WORK TO COMPLETE: Look through the entries below. Report each line that has the word "Lägg" in it.

───── INFORMATION ─────

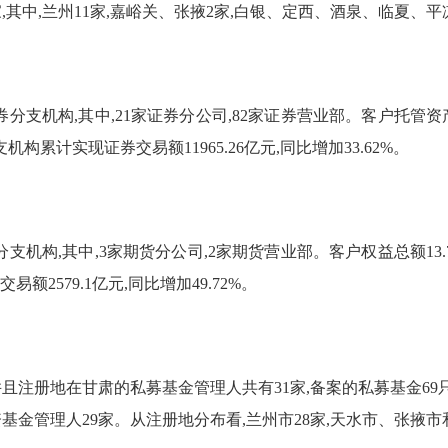
,其中,兰州
1
1
家,嘉峪关、张掖
2家,白银、定西、酒泉、临夏、平
券分支机构,其中,
21
家证券分公司,
82
家证券营业部。客户托管资
支机构累计
实现证券交易额
11965.26
亿元,同比增加
33.62
%。
分支机构,其中,
3家期货分公司,2家期货营业部
。客户权益总额
13.
交易额
2579.1
亿元,同比增加
49.72
%。
并且注册地在甘肃的私募基金管理人共有
31
家,备案的私募基金
69
资基金管理人
29
家。从注册地分布看,兰州市
28
家,天水市、张掖市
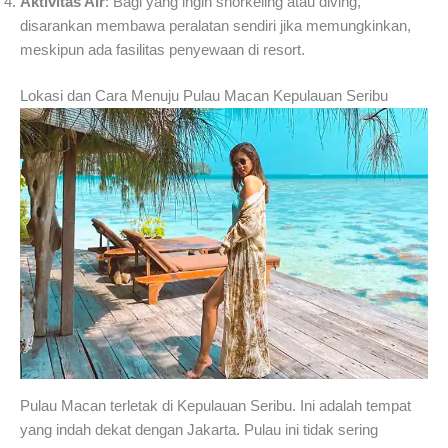
Aktivitas Air
: Bagi yang ingin snorkeling atau diving,
disarankan membawa peralatan sendiri jika memungkinkan,
meskipun ada fasilitas penyewaan di resort.
Lokasi dan Cara Menuju Pulau Macan Kepulauan Seribu
Pulau Macan terletak di Kepulauan Seribu. Ini adalah tempat
yang indah dekat dengan Jakarta. Pulau ini tidak sering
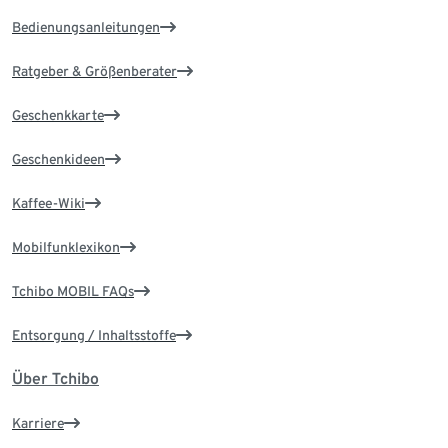
Bedienungsanleitungen
Ratgeber & Größenberater
Geschenkkarte
Geschenkideen
Kaffee-Wiki
Mobilfunklexikon
Tchibo MOBIL FAQs
Entsorgung / Inhaltsstoffe
Über Tchibo
Karriere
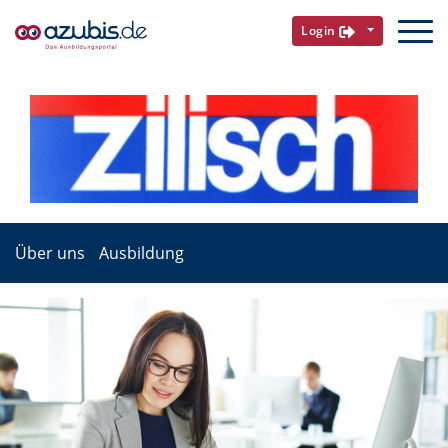
Login
Über uns
Ausbildung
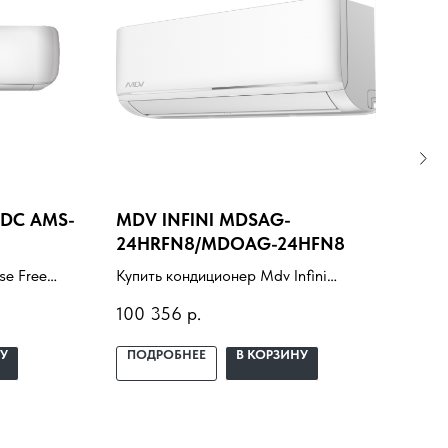
 DC AMS-
MDV INFINI MDSAG-
ELE
24HRFN8/MDOAG-24HFN8
EAC
se Free
Купить кондиционер Mdv Infini
Купи
KB01 WI-
MDSAG-24HRFN8/MDOAG-24HFN8
2.0 
100 356
р.
148
. Подбор
с установкой под ключ. Подбор под
уста
помещение, доставка,
поме
У
ПОДРОБНЕЕ
В КОРЗИНУ
ПО
ж и
профессиональный монтаж и
про
гарантия.
гара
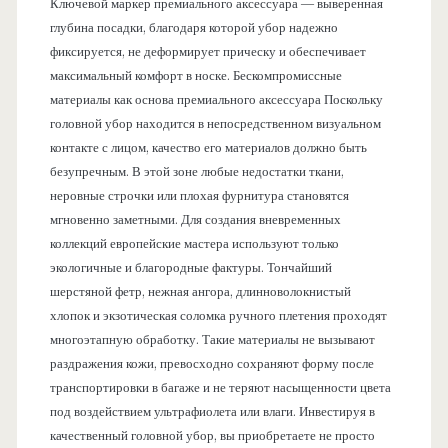
Ключевой маркер премиального аксессуара — выверенная
глубина посадки, благодаря которой убор надежно
фиксируется, не деформирует прическу и обеспечивает
максимальный комфорт в носке. Бескомпромиссные
материалы как основа премиального аксессуара Поскольку
головной убор находится в непосредственном визуальном
контакте с лицом, качество его материалов должно быть
безупречным. В этой зоне любые недостатки ткани,
неровные строчки или плохая фурнитура становятся
мгновенно заметными. Для создания вневременных
коллекций европейские мастера используют только
экологичные и благородные фактуры. Тончайший
шерстяной фетр, нежная ангора, длинноволокнистый
хлопок и экзотическая соломка ручного плетения проходят
многоэтапную обработку. Такие материалы не вызывают
раздражения кожи, превосходно сохраняют форму после
транспортировки в багаже и не теряют насыщенности цвета
под воздействием ультрафиолета или влаги. Инвестируя в
качественный головной убор, вы приобретаете не просто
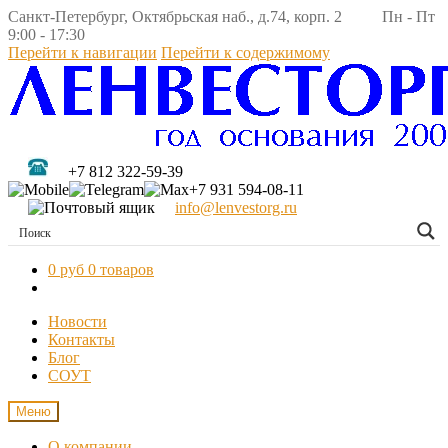
Санкт-Петербург, Октябрьская наб., д.74, корп. 2 Пн - Пт
9:00 - 17:30
Перейти к навигации
Перейти к содержимому
+7 812 322-59-39
+7 931 594-08-11
info@lenvestorg.ru
0 руб
0 товаров
Новости
Контакты
Блог
СОУТ
Меню
О компании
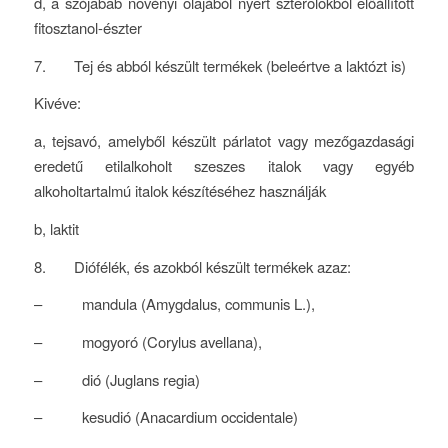
d, a szójabab növényi olajából nyert szterolokból előállított
fitosztanol-észter
7. Tej és abból készült termékek (beleértve a laktózt is)
Kivéve:
a, tejsavó, amelyből készült párlatot vagy mezőgazdasági
eredetű etilalkoholt szeszes italok vagy egyéb
alkoholtartalmú italok készítéséhez használják
b, laktit
8. Diófélék, és azokból készült termékek azaz:
– mandula (Amygdalus, communis L.),
– mogyoró (Corylus avellana),
– dió (Juglans regia)
– kesudió (Anacardium occidentale)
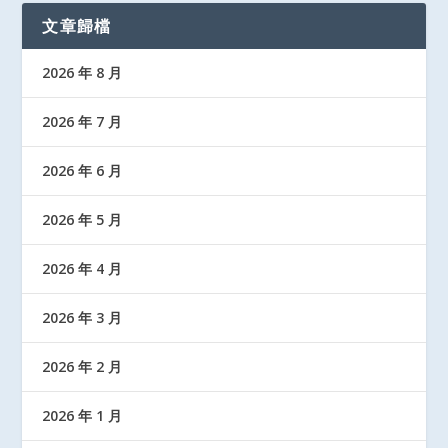
文章歸檔
2026 年 8 月
2026 年 7 月
2026 年 6 月
2026 年 5 月
2026 年 4 月
2026 年 3 月
2026 年 2 月
2026 年 1 月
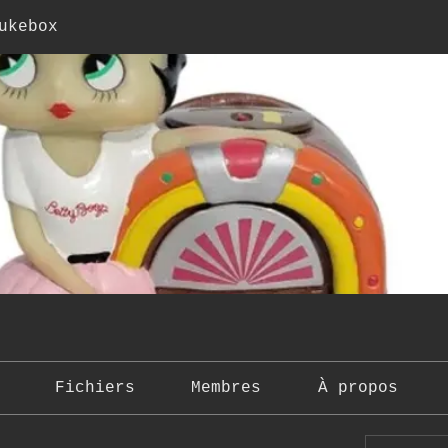
ukebox
Fichiers
Membres
À propos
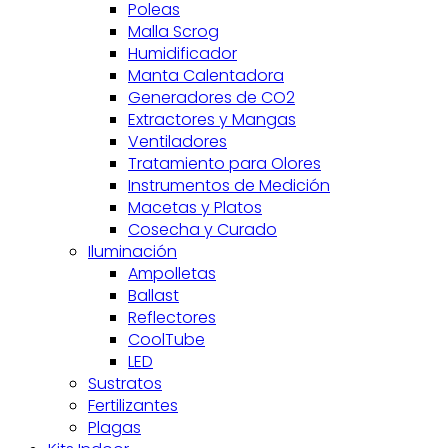
Poleas
Malla Scrog
Humidificador
Manta Calentadora
Generadores de CO2
Extractores y Mangas
Ventiladores
Tratamiento para Olores
Instrumentos de Medición
Macetas y Platos
Cosecha y Curado
Iluminación
Ampolletas
Ballast
Reflectores
CoolTube
LED
Sustratos
Fertilizantes
Plagas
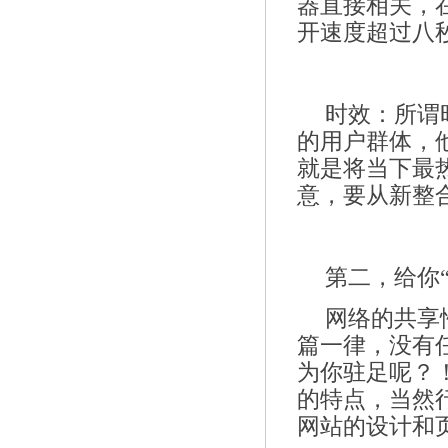
器直接相关，
开速度超过八秒
时效：所谓
的用户群体，
就是将当下最
意，要从新整
第二，给你“
网络的共享
篇一律，没有
为你驻足呢？
的特点，当然
网站的设计和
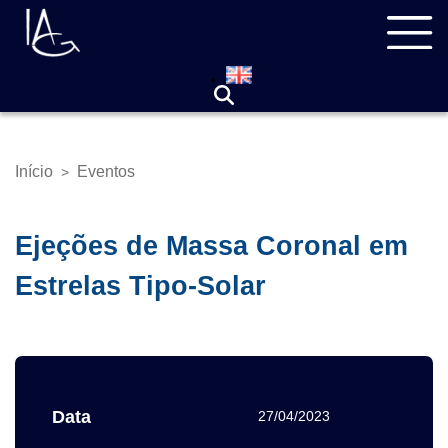
Pular
Navegação
para
principal
o
conteúdo
principal
Início
Eventos
>
Trilha
de
navegação
Ejeções de Massa Coronal em
Estrelas Tipo-Solar
Data
27/04/2023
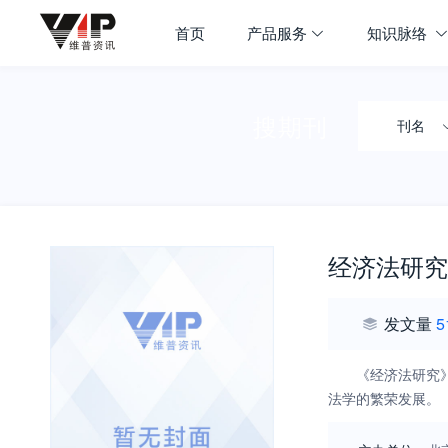
首页
产品服务
知识脉络
搜期刊
刊名
经济法研究
发文量
5
《经济法研究
法学的繁荣发展。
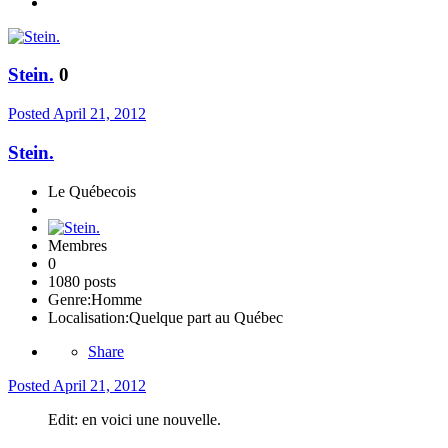
Stein.
0
Posted
April 21, 2012
Stein.
Le Québecois
Membres
0
1080 posts
Genre:
Homme
Localisation:
Quelque part au Québec
Share
Posted
April 21, 2012
Edit: en voici une nouvelle.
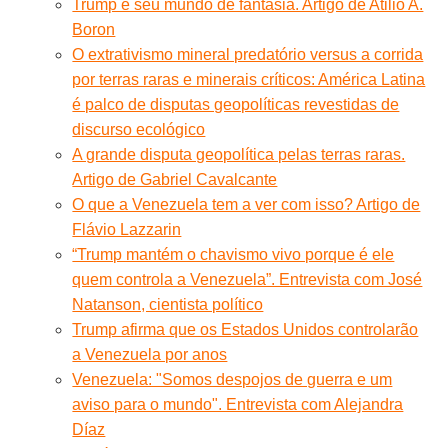
Trump e seu mundo de fantasia. Artigo de Atilio A.
Boron
O extrativismo mineral predatório versus a corrida
por terras raras e minerais críticos: América Latina
é palco de disputas geopolíticas revestidas de
discurso ecológico
A grande disputa geopolítica pelas terras raras.
Artigo de Gabriel Cavalcante
O que a Venezuela tem a ver com isso? Artigo de
Flávio Lazzarin
“Trump mantém o chavismo vivo porque é ele
quem controla a Venezuela”. Entrevista com José
Natanson, cientista político
Trump afirma que os Estados Unidos controlarão
a Venezuela por anos
Venezuela: "Somos despojos de guerra e um
aviso para o mundo". Entrevista com Alejandra
Díaz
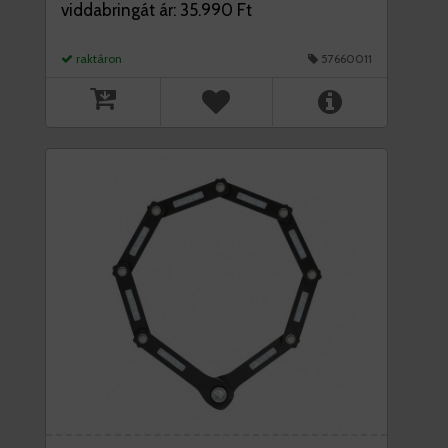
viddabringát ár: 35.990 Ft
raktáron
57660011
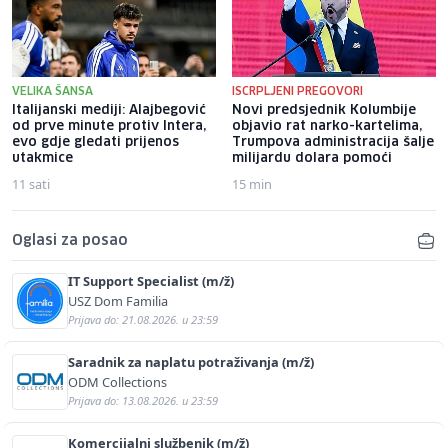
VELIKA ŠANSA
ISCRPLJENI PREGOVORI
Italijanski mediji: Alajbegović
Novi predsjednik Kolumbije
od prve minute protiv Intera,
objavio rat narko-kartelima,
evo gdje gledati prijenos
Trumpova administracija šalje
utakmice
milijardu dolara pomoći
11 sati
15 min
Oglasi za posao
IT Support Specialist (m/ž)
USZ Dom Familia
Prijava do: 21.08.2026. u 23:59
Saradnik za naplatu potraživanja (m/ž)
ODM Collections
Prijava do: 13.08.2026. u 23:59
Komercijalni službenik (m/ž)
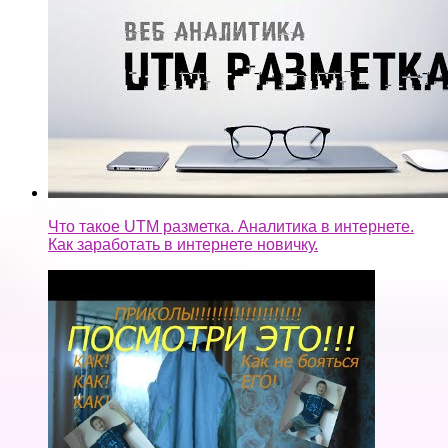
Что такое UTM разметка. Аналитика в интернете.
Как заработать в интернете новичку.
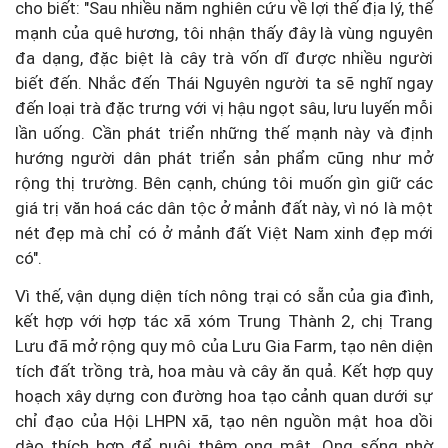
cho biết: "Sau nhiều năm nghiên cứu về lợi thế địa lý, thế
mạnh của quê hương, tôi nhận thấy đây là vùng nguyên
đa dạng, đặc biệt là cây trà vốn dĩ được nhiều người
biết đến. Nhắc đến Thái Nguyên người ta sẽ nghĩ ngay
đến loại trà đặc trưng với vị hậu ngọt sâu, lưu luyến mỗi
lần uống. Cần phát triển những thế mạnh này và định
hướng người dân phát triển sản phẩm cũng như mở
rộng thị trường. Bên cạnh, chúng tôi muốn gìn giữ các
giá trị văn hoá các dân tộc ở mảnh đất này, vì nó là một
nét đẹp mà chỉ có ở mảnh đất Việt Nam xinh đẹp mới
có".
Vì thế, vận dụng diện tích nông trại có sẵn của gia đình,
kết hợp với hợp tác xã xóm Trung Thành 2, chị Trang
Lưu đã mở rộng quy mô của Lưu Gia Farm, tạo nên diện
tích đất trồng trà, hoa màu và cây ăn quả. Kết hợp quy
hoạch xây dựng con đường hoa tạo cảnh quan dưới sự
chỉ đạo của Hội LHPN xã, tạo nên nguồn mật hoa dồi
dào thích hợp để nuôi thêm ong mật. Ong sống nhờ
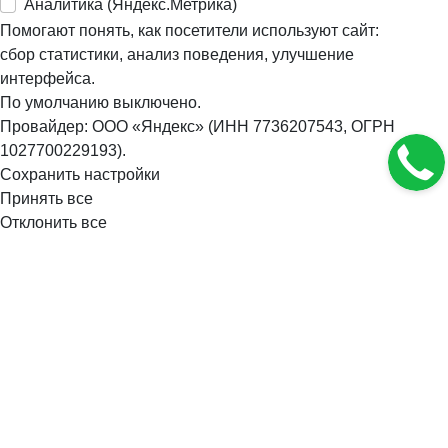
Аналитика (Яндекс.Метрика)
Помогают понять, как посетители используют сайт:
сбор статистики, анализ поведения, улучшение
интерфейса.
По умолчанию выключено.
Провайдер: ООО «Яндекс» (ИНН 7736207543, ОГРН
1027700229193).
Сохранить настройки
Принять все
Отклонить все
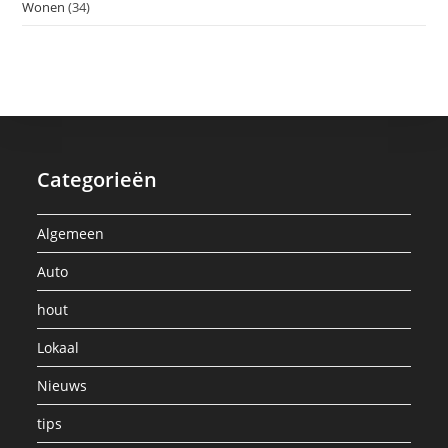
Wonen
(34)
Categorieën
Algemeen
Auto
hout
Lokaal
Nieuws
tips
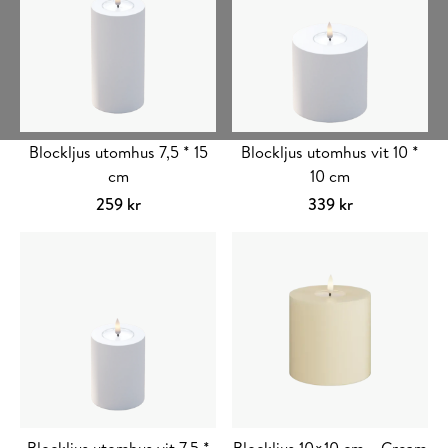
Blockljus utomhus 7,5 * 15
Blockljus utomhus vit 10 *
cm
10 cm
259
kr
339
kr
Lägg till i varukorg
Lägg till i varuko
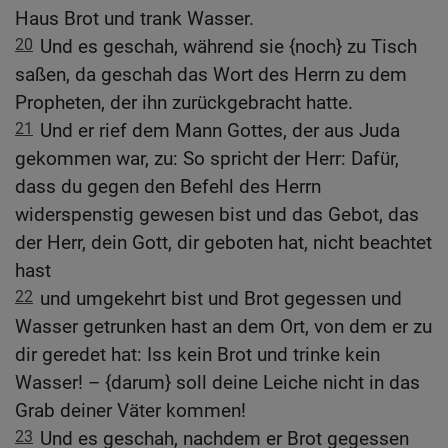
Haus Brot und trank Wasser.
20
Und es geschah, während sie {noch} zu Tisch
saßen, da geschah das Wort des Herrn zu dem
Propheten, der ihn zurückgebracht hatte.
21
Und er rief dem Mann Gottes, der aus Juda
gekommen war, zu: So spricht der Herr: Dafür,
dass du gegen den Befehl des Herrn
widerspenstig gewesen bist und das Gebot, das
der Herr, dein Gott, dir geboten hat, nicht beachtet
hast
22
und umgekehrt bist und Brot gegessen und
Wasser getrunken hast an dem Ort, von dem er zu
dir geredet hat: Iss kein Brot und trinke kein
Wasser! – {darum} soll deine Leiche nicht in das
Grab deiner Väter kommen!
23
Und es geschah, nachdem er Brot gegessen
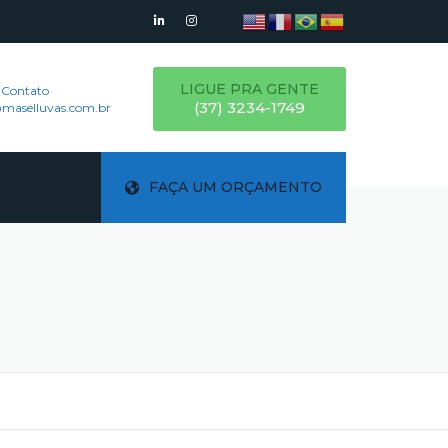
LIGUE PRA GENTE
 Contato
(37) 3234-1749
maselluvas.com.br
FAÇA UM ORÇAMENTO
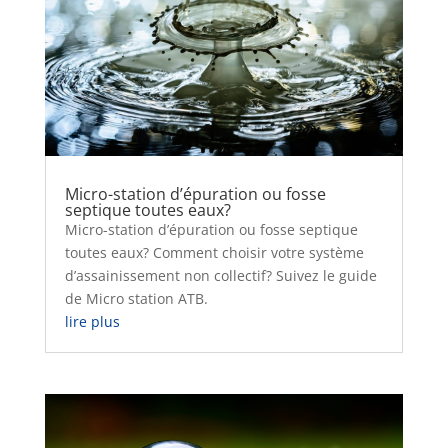
Micro-station d’épuration ou fosse
septique toutes eaux?
Micro-station d’épuration ou fosse septique
toutes eaux? Comment choisir votre système
d’assainissement non collectif? Suivez le guide
de Micro station ATB.
lire plus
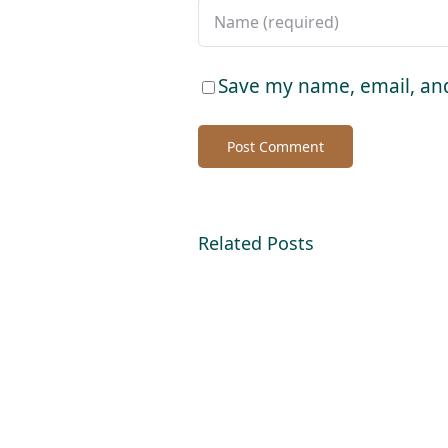
Save my name, email, and
Related Posts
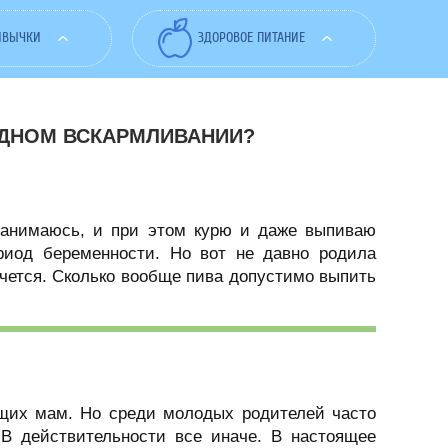
ИВЫЧКИ
ЗДОРОВОЕ ПИТАНИЕ
УДНОМ ВСКАРМЛИВАНИИ?
занимаюсь, и при этом курю и даже выпиваю
риод беременности. Но вот не давно родила
очется. Сколько вообще пива допустимо выпить
ящих мам. Но среди молодых родителей часто
 В действительности все иначе. В настоящее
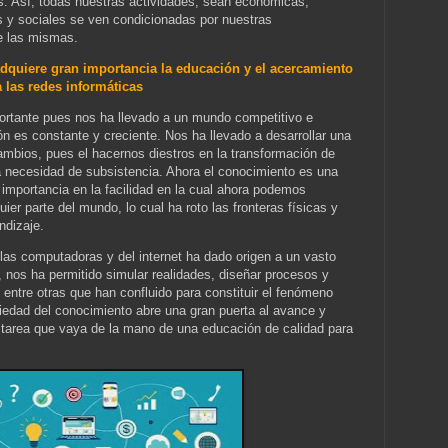
s. Así, todas nuestras actividades, sean económicas,
s y sociales se ven condicionadas por nuestras
e las mismas.
dquiere gran importancia la educación y el acercamiento
a las redes informáticas
ortante pues nos ha llevado a un mundo competitivo e
ón es constante y creciente. Nos ha llevado a desarrollar una
ambios, pues el hacernos diestros en la transformación de
a necesidad de subsistencia. Ahora el conocimiento es una
 importancia en la facilidad en la cual ahora podemos
ier parte del mundo, lo cual ha roto las fronteras físicas y
ndizaje.
as computadoras y del internet ha dado origen a un vasto
 nos ha permitido simular realidades, diseñar procesos y
 entre otras que han confluido para constituir el fenómeno
ociedad del conocimiento abre una gran puerta al avance y
a tarea que vaya de la mano de una educación de calidad para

─────

SOLVED PROBLEM:
Lägg till i varukorg
Lägg till i varuko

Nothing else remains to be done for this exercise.